Team USA had a record-breaking Winter Olympics this year in PyeongChang, SOUTH KOREA! They won a total of 23 medals: 9 gold, 8 silver, and 6 bronze. This was more than any other nation! Norway came in second with 14 medals, and Canada third with 11. Some standout athletes include 17-year old Chloe Kim, who won gold in Snowboarding, and Red Gerard, the youngest American Olympian this year at only 17 years old. He also won gold in Snowboarding.
From the very beginning, the fans have always been a huge part of Team USA. Every match, every victory, and every loss is always felt by the fans. They are the ones who wear the jerseys, buy the merchandise, and support the team through thick and thin. There are die-hard fans that have been following the team for decades, and there are new fans that are just discovering their love for the team. No matter how long you have been a fan, or how much you know about the team, everyone is welcome in the Team USA fan family.
The United States won its record-setting seventh straight Women’s World Cup title Sunday, beating the Netherlands 2-0 in Lyon, France.

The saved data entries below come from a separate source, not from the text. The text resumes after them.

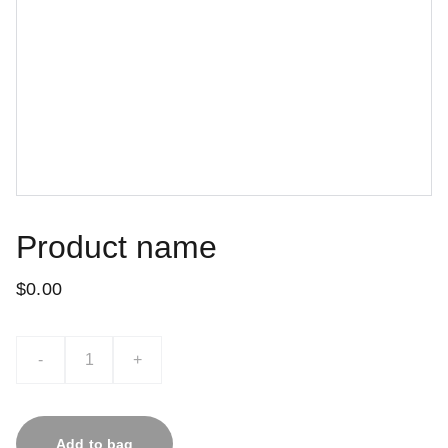
Product name
$0.00
-
+
Add to bag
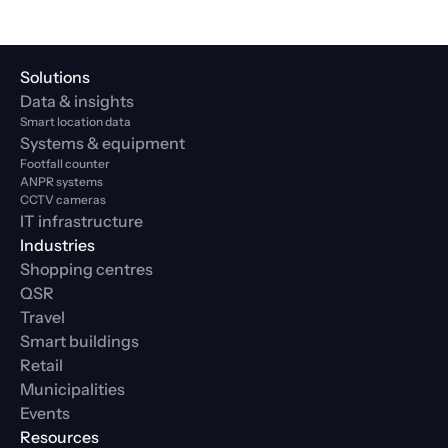
Solutions
Data & insights
Smart location data
Systems & equipment
Footfall counter
ANPR systems
CCTV cameras
IT infrastructure
Industries
Shopping centres
QSR
Travel
Smart buildings
Retail
Municipalities
Events
Resources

As the final whistle blew, confetti fell and the U.S. team members embraced on the field amid a chorus of “USA! USA!” chants from the American fans in attendance.
The back-to-back World Cup wins solidify the U.S. team’s place in history as one of, if not the, greatest sports dynasties of all time.
The win also cemented Megan Rapinoe’s place as one of the most polarizing figures in American sports. The 33-year-old co-captain of the U.S. team has been outspoken about her social and political beliefs, using her platform to advocate for gender equality, pay parity and LGBTQ rights.
Reactions to Rapinoe’s politics have been mixed, but there is no question that she is one of the most talented and decorated soccer players in the world. In addition to her two World Cup titles, Rapinoe has won an Olympic gold medal and was awarded the 2018 Ballon d’Or as the best female soccer player in the world.
Team USA athletes are some of the most followed people in the world. With over 500 million fans following the team’s social media accounts, there’s no wonder why.
But it’s not just about the number of fans. The quality of engagement is also impressive. In fact, over 60% of comments on Team USA posts are positive.
Here are some other interesting social media stats about Team USA:
-The most popular social media platform for Team USA is Facebook, with over 350 million fans.
-Twitter is a close second, with over 100 million followers.
-Instagram is also popular, with over 50 million followers.
-YouTube rounds out the top four, with over 25 million subscribers.